Example with Wang's original collision from 2005:

$ md5sum wang*
79054025255fb1a26e4bc422aef54eb4 *wang1.bin
79054025255fb1a26e4bc422aef54eb4 *wang2.bin

Safe MD5 on these files:

$ detectcoll wang1.bin | grep coll
*coll* ff531291d102a41aa131e0e09f64ca60 wang1.bin
$ detectcoll wang2.bin | grep coll
*coll* 6a8e7124724d5c819401afc202a4fbd0 wang2.bin

Signatures

For simplicity, you can parse Detectcoll output with this script and have it match with known signatures more easily:

$ detectcoll_unsafe * | ./logparse.py
apop-1.bin
block: 2, collision: APop
cpc1.bin
block: 9, collision: HashClashCPC
fastcoll1.bin
block: 2, collision: FastColl
single-cpc1.bin
block: 1, collision: SingleCPC
single-ipc1.bin
block: 0, collision: SingleIPC
wang1.bin
block: 1, collision: FastColl
pileup.exe
block: 10, collision: HashClashCPC
block: 20, collision: HashClashCPC
04-unicoll-1.bin
block: 1, collision: Unicoll1
05-uc-n2-1.bin
block: 1, collision: Unicoll2
05-uc-n3-1.bin
block: 1, collision: Unicoll3
05-uc-n3-2.bin
block: 1, collision: Unicoll3
12-shattered1.bin
block: 3, collision: SHAttered/Shambles
block: 4, collision: SHAttered/Shambles
13-shambles1.bin
block: 9, collision: SHAttered/Shambles
13-shambles2.bin
block: 9, collision: SHAttered/Shambles
ca-rogue.der
block: 10, collision: HashClashCPC
flame.der
block: 11, collision: Flame

Multiple collisions

A minor drawback of safe hashes is that they prevent the detection of multiple collisions in the same file, but DetectColl can still detect collisions with 'standard' hashes.

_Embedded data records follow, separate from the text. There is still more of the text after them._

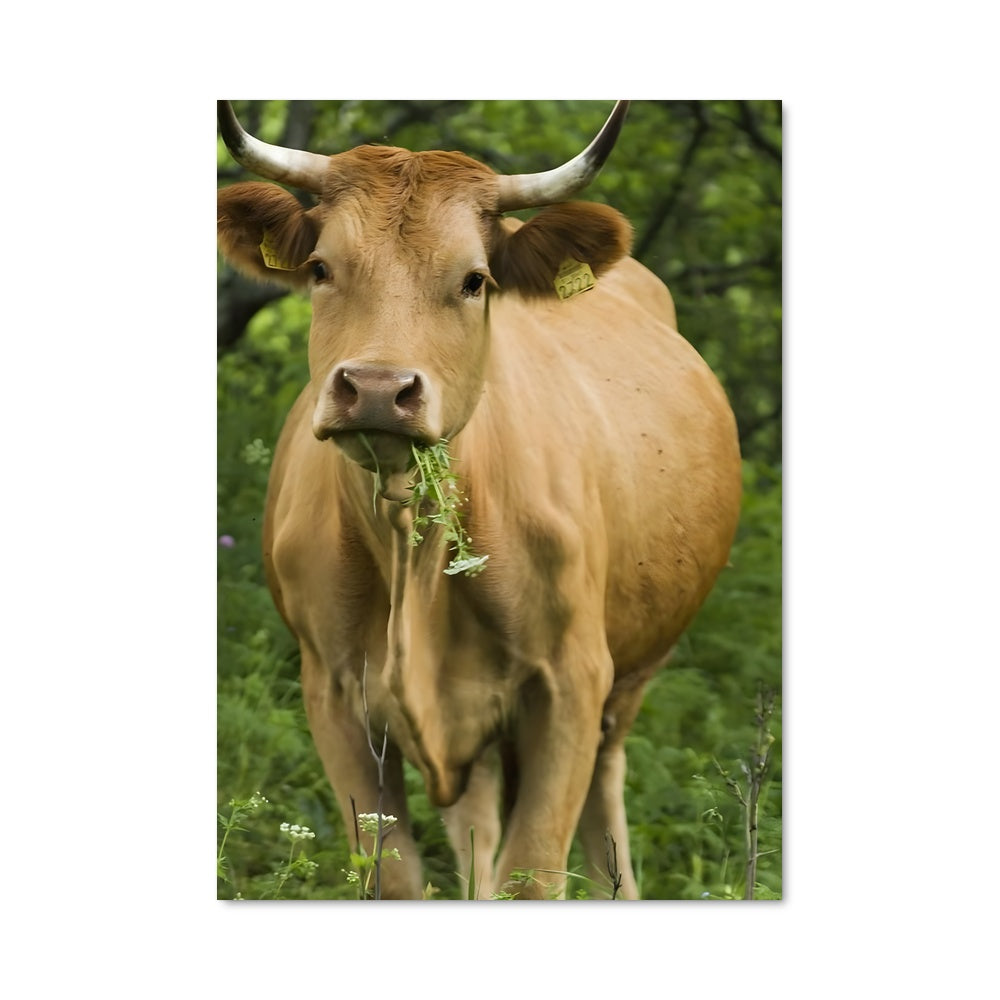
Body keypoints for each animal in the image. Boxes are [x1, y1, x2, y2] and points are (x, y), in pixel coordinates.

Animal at [217, 100, 742, 899]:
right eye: (321, 268)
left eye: (472, 280)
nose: (377, 388)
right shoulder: (331, 691)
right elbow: (396, 875)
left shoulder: (569, 685)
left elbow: (536, 870)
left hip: (630, 676)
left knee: (604, 806)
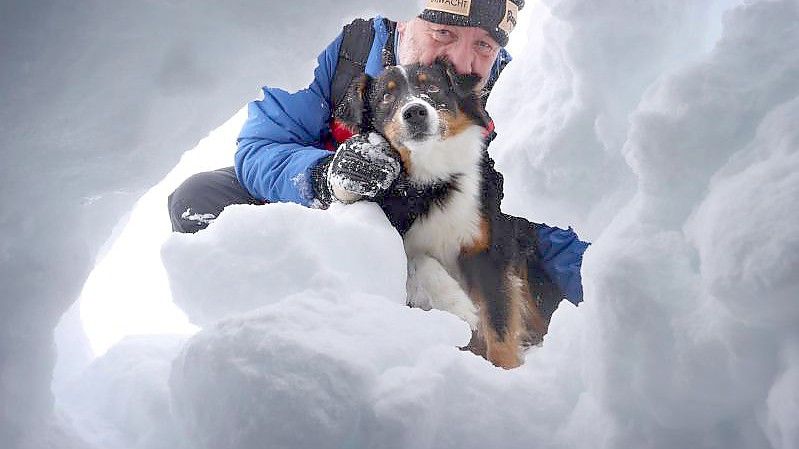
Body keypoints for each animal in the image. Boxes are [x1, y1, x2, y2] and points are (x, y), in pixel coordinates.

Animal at [332, 59, 556, 368]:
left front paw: (504, 371)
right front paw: (460, 307)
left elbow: (500, 326)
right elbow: (419, 261)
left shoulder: (490, 250)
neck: (435, 182)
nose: (415, 112)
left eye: (432, 86)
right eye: (386, 96)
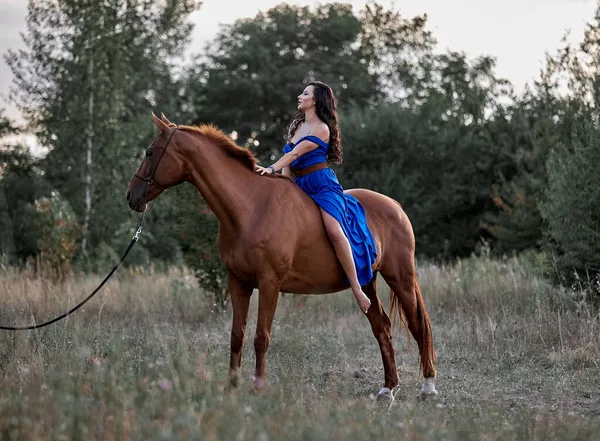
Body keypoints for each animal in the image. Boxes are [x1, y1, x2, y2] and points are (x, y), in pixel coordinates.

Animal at [126, 113, 436, 398]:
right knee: (382, 327)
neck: (251, 207)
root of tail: (395, 205)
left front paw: (258, 388)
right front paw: (231, 388)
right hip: (367, 283)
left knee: (418, 325)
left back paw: (428, 387)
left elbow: (261, 337)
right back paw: (388, 388)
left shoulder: (269, 283)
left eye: (150, 152)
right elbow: (237, 337)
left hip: (401, 278)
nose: (131, 197)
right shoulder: (237, 282)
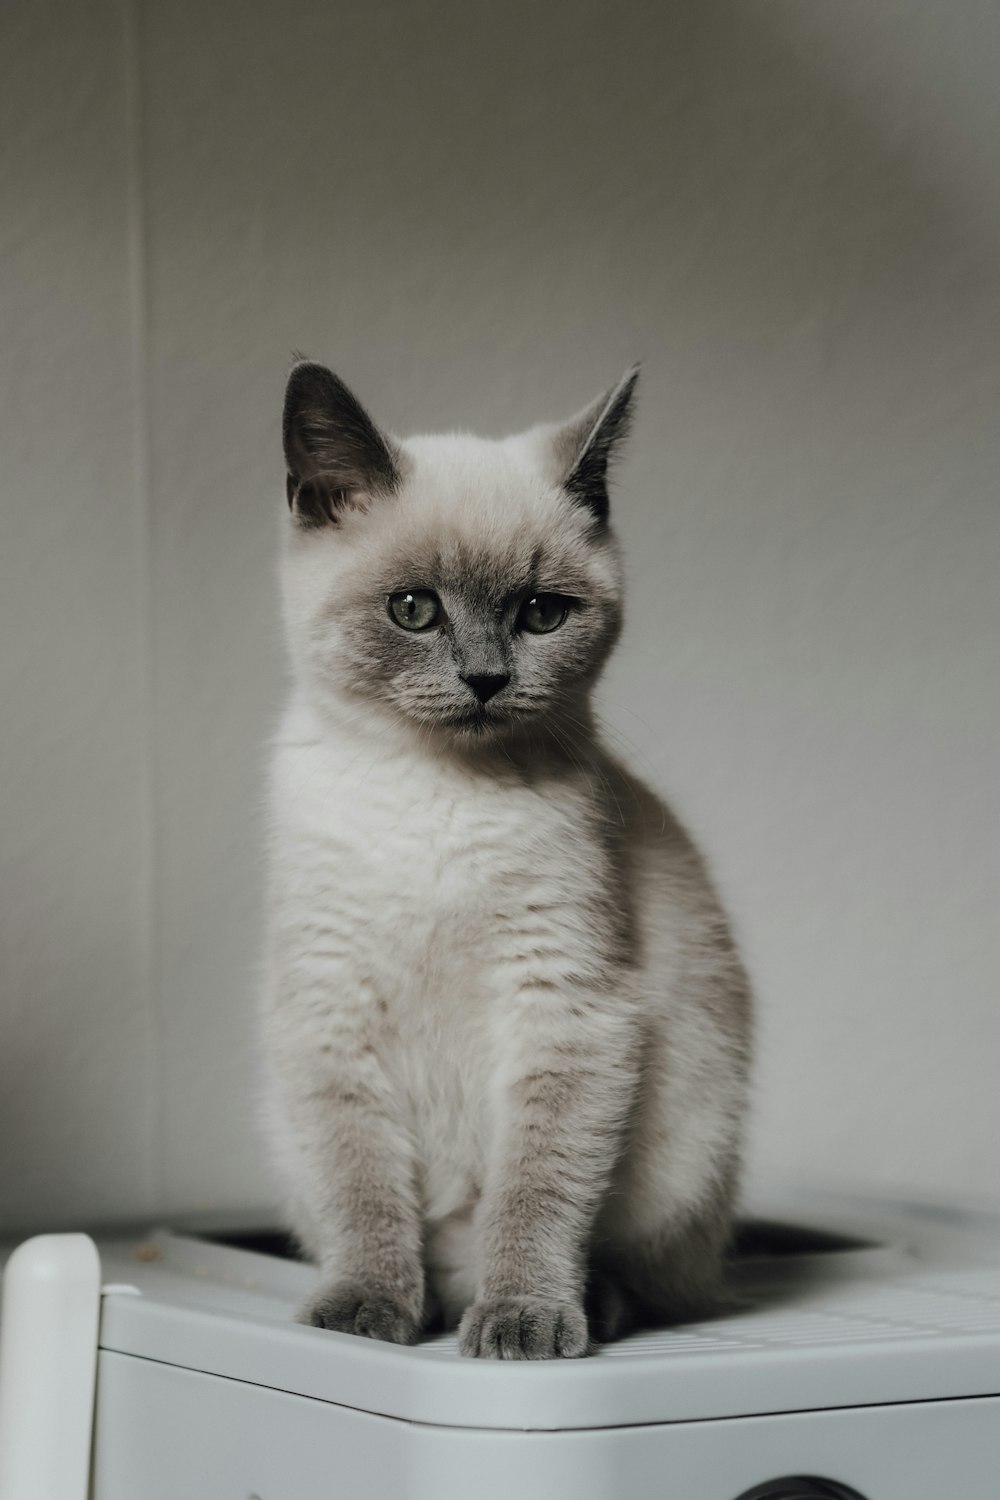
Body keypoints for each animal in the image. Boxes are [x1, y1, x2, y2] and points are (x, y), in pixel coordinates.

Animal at [257, 360, 749, 1362]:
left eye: (539, 614)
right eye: (413, 610)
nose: (486, 680)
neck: (439, 793)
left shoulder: (563, 1003)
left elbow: (536, 1190)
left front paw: (522, 1320)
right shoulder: (330, 1009)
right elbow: (362, 1188)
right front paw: (366, 1312)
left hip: (688, 1152)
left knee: (634, 1269)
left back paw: (573, 1306)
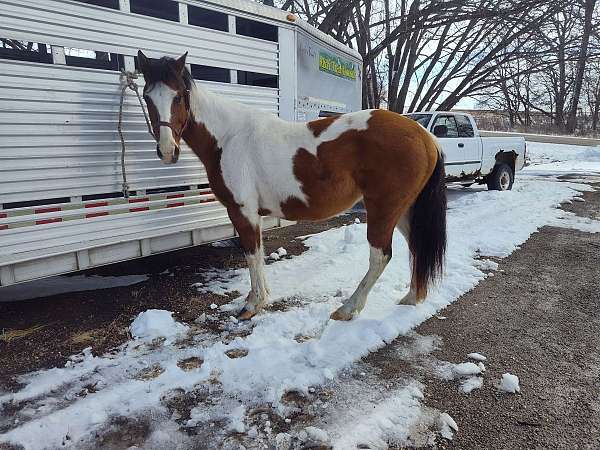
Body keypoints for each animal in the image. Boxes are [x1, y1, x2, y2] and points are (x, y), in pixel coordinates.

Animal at [137, 51, 446, 320]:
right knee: (415, 247)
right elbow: (259, 254)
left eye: (178, 96)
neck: (228, 137)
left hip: (383, 209)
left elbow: (251, 255)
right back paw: (411, 297)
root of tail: (424, 135)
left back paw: (348, 309)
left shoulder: (242, 211)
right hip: (403, 210)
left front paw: (252, 304)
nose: (167, 151)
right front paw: (261, 297)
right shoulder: (252, 215)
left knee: (380, 256)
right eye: (147, 96)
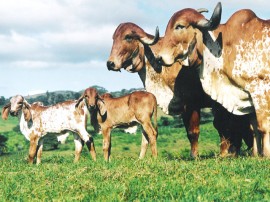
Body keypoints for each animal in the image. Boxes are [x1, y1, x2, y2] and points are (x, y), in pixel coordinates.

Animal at [106, 22, 253, 158]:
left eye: (128, 37)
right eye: (113, 38)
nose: (110, 63)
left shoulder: (197, 103)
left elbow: (206, 129)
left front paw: (201, 155)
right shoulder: (184, 106)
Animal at [155, 2, 268, 156]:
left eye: (179, 26)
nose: (159, 58)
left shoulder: (260, 89)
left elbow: (263, 126)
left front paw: (265, 155)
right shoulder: (247, 95)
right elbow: (254, 127)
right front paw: (256, 155)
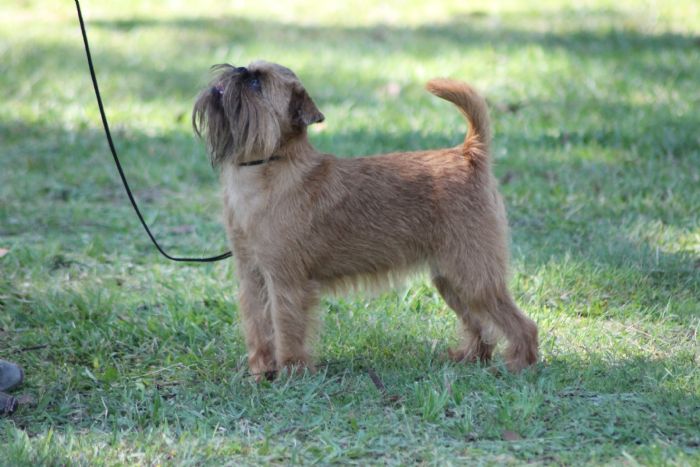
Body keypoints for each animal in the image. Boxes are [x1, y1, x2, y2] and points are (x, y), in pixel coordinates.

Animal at [191, 60, 536, 378]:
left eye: (256, 83)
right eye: (246, 70)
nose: (235, 70)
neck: (266, 167)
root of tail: (469, 153)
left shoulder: (285, 281)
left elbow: (286, 329)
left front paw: (291, 373)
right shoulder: (252, 278)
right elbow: (258, 328)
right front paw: (261, 372)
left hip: (473, 275)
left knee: (521, 323)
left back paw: (522, 364)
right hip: (451, 277)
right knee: (478, 322)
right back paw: (471, 357)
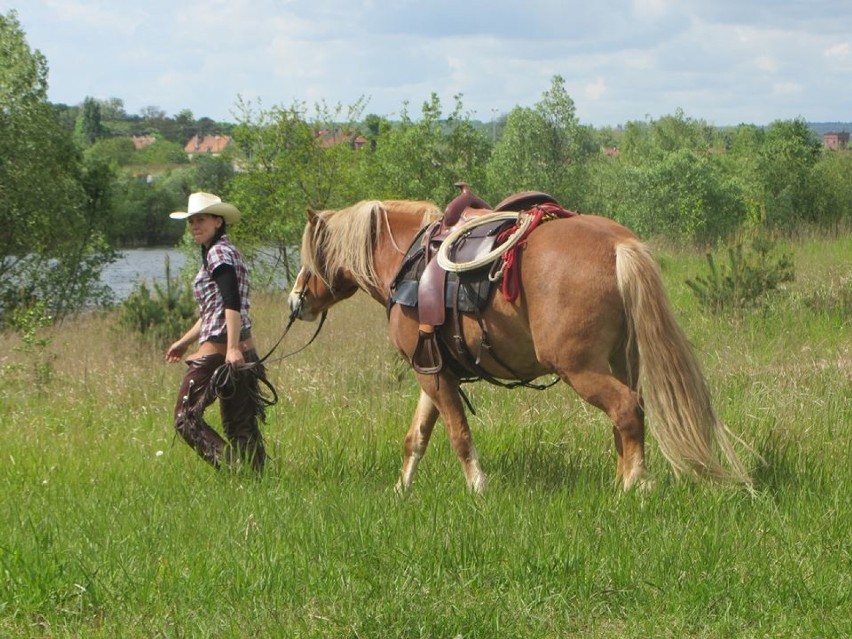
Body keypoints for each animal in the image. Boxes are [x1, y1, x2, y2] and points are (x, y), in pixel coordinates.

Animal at [288, 198, 752, 492]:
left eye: (309, 258)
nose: (296, 301)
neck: (407, 263)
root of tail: (618, 245)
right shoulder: (433, 371)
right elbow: (416, 436)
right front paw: (403, 490)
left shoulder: (431, 376)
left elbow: (458, 435)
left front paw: (478, 489)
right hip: (622, 360)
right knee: (628, 416)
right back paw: (624, 478)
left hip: (580, 369)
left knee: (625, 410)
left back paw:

Examples with PoCorGTFO 0x14 (a NES+PDF hashquine with an alternate cover picture).

Safe hashes can only find one collision:

$ detectcoll_safe pocorgtfo14.pdf
Found collision in block 135:
   dm: dm4=80000000 dm11=ffff8000 dm14=80000000
   ihv1=73b615bd01d5e48032d3d1a549d0f956
   ihv2=f3b615bd83d5e480b4d3d1a5cbd0f956
*coll* c4b085f9fa4b38669fa79d4c410538e9 pocorgtfo14.pdf
eb5d0fb7607c1262236a5a7f591bb510ee9afbbc pocorgtfo14.pdf   

Unsafe hashes finds all of them:

$ detectcoll_unsafe pocorgtfo14.pdf | grep Found | wc -l
609

If you check the last few collisions:

$ detectcoll_unsafe pocorgtfo14.pdf | tail | grep Found
Found collision in block 34169:
Found collision in block 34250:
Found collision in block 34324:
Found collision in block 34389:
Found collision in block 34456:
Found collision in block 34523:
Found collision in block 34585:
Found collision in block 34738:

You can notice that the last one is not so close from the previous ones: that's because the previous ones belong to the same image file for the hashquines, while the last one is for the alternate cover.

References

Papers (about file formats exploitation):

Presentations:

Workshop (CollTris):

CTF tasks:

A common challenge for such CTF tasks is to not give a too big advantage or handicap based on the amount of computing power each player has access to.

Credits

All this was possible thanks to Marc Stevens, not only for his cryptographic contributions, but also for his permanent help and suggestions!

Thanks also to Philippe Teuwen for his extensive feedback for file formats in general.

Conclusion

Kill MD5!

Unless you actively check for malformations or collisions blocks in files, don't use MD5!

It's not a cryptographic hash, it's a toy function!